§ **Passage to read**:
************
I recently had to add more KL and more DW for my edgestar just for this reason. RH dropped to about 62-63%, now it is back up to 65 - 66%. Now my desktop (50 ct) handles the temp swings better, as it is packed full of cigars and that seems to help buffer the RH. So if I was you I would buy a whole bunch more cigars to help buffer the RH :rockon:


----------



## Kook (Apr 20, 2010)

I run into some of the same issues. The first thing I'm going to do is take my humidors out of the basement and put them in my office one floor up. It should stay about 5 deg warmer in there.


----------



## Dando (Jul 16, 2010)

Had my stash in my garage here in Philly (current weather) but don't need to heat that much space just for cigars so I put them in a utility closet next to the garage. The closet is about 8' x 4'. The temperature in there was about 52 F.
************
§ **Dataset section**:
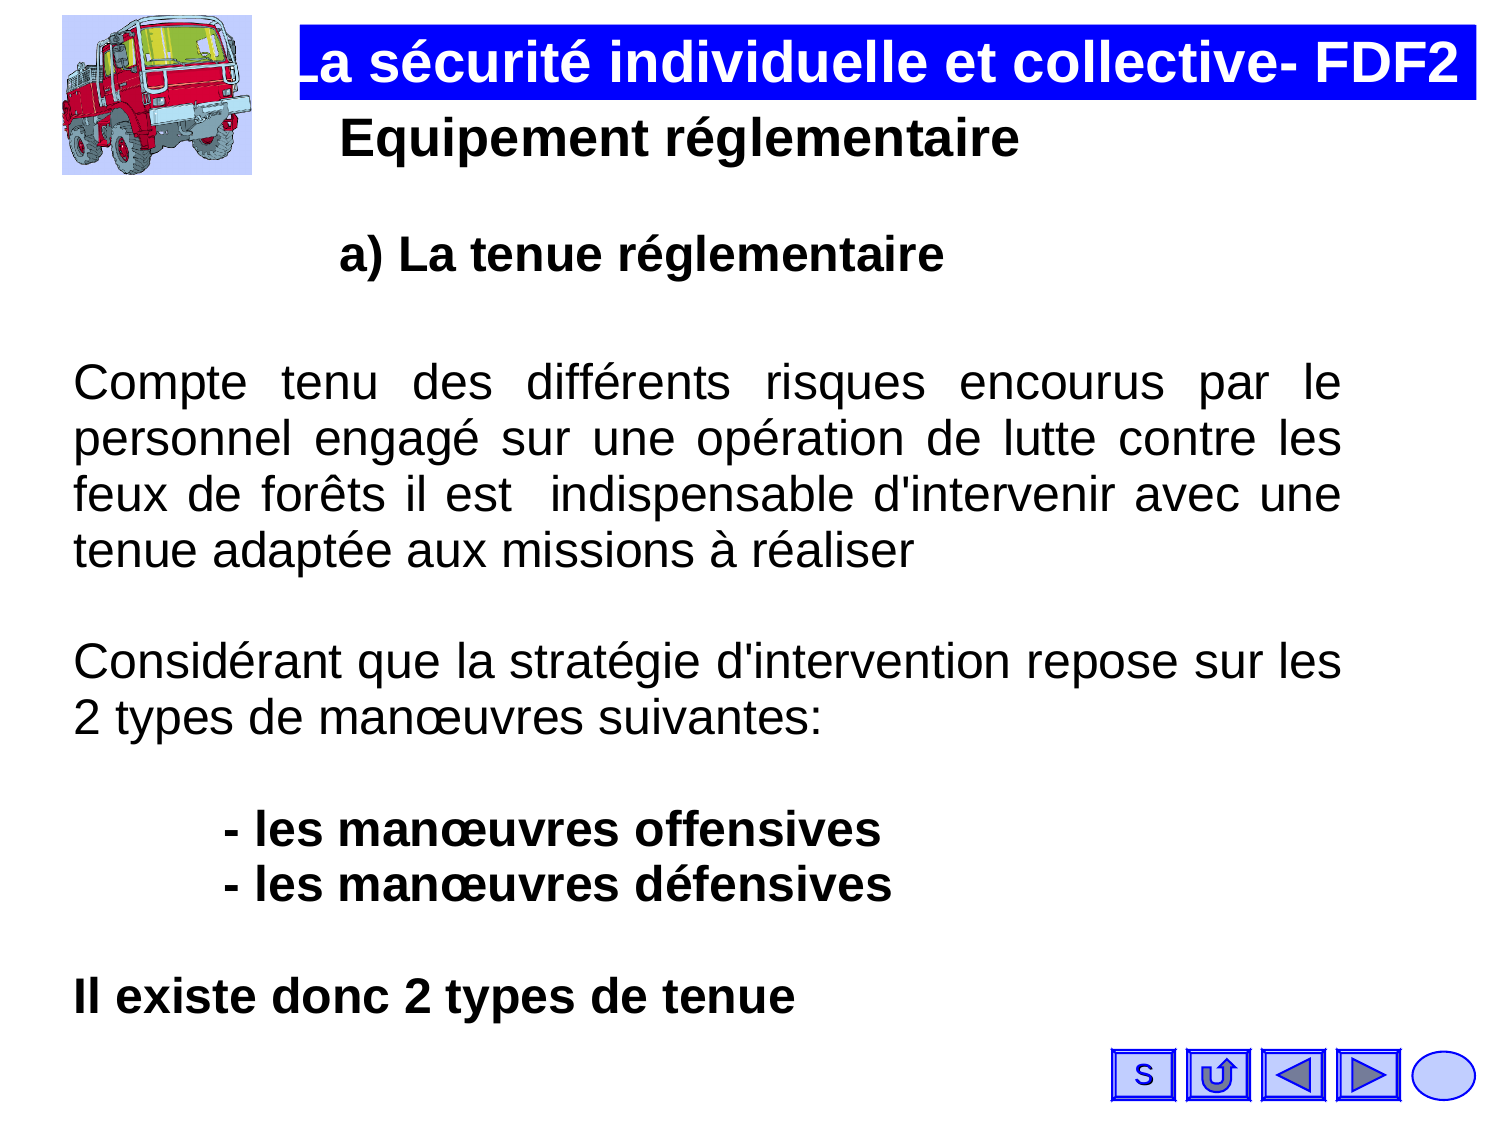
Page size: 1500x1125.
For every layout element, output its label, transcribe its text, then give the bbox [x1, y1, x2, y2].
************
§ **Given problem 1**: From the cigar storage thread, extract the part that opens with the words containing "## Dando (Jul" and closes with "about 52 F.".
§ **Given problem 2**: Does each statement agree with the cigar storage thread? Answer yes or no, and quote the words that decide it. (a) After more KL and DW were added to the edgestar, the RH rose again to 65 - 66%. (b) Kook plans to move the humidors down into the basement. (c) The utility closet next to the garage was about 52 F.
§ **Given problem 3**: Carry on the cigar storage thread from its final sentence.
The listing has nothing to do with the cigar storage thread.

§ **Output 1**:
## Dando (Jul 16, 2010)

Had my stash in my garage here in Philly (current weather) but don't need to heat that much space just for cigars so I put them in a utility closet next to the garage. The closet is about 8' x 4'. The temperature in there was about 52 F.

§ **Output 2**:
(a) Yes: "now it is back up to 65 - 66%"
(b) No: "take my humidors out of the basement and put them in my office one floor up"
(c) Yes: "The temperature in there was about 52 F."

§ **Output 3**:
I thought about an electrical heater but decided to try something different first. I left the 60 watt bulb on overnight and when I checked the closet temp the next morning it was 62-64 and humidity was at 68-70 in all containers. By the way, my stash is on the floor so that is where I measured the temp. Also I have a hygrometer in every cooler, tub and humidor so I used the highest and lowest reading to report the range.

All coolers and tubs use ExquisiCat Crystals Cat Litter (unscented). The humidors use heartfelt 70RH beads.

I turned on another 60 watt bulb and the next day the temp was 68-70 and the humidity was the same.

That was 8 days ago and the temps in the closet are holding at 68-70 and the humidity is 70-72.

Here in Philly, to run 2 x 60 watt bulbs 24/7 costs me $15.03 a month. I can live with that number (more $$ for sticks).

Dando


----------



## CaptainBlenderman (Sep 3, 2010)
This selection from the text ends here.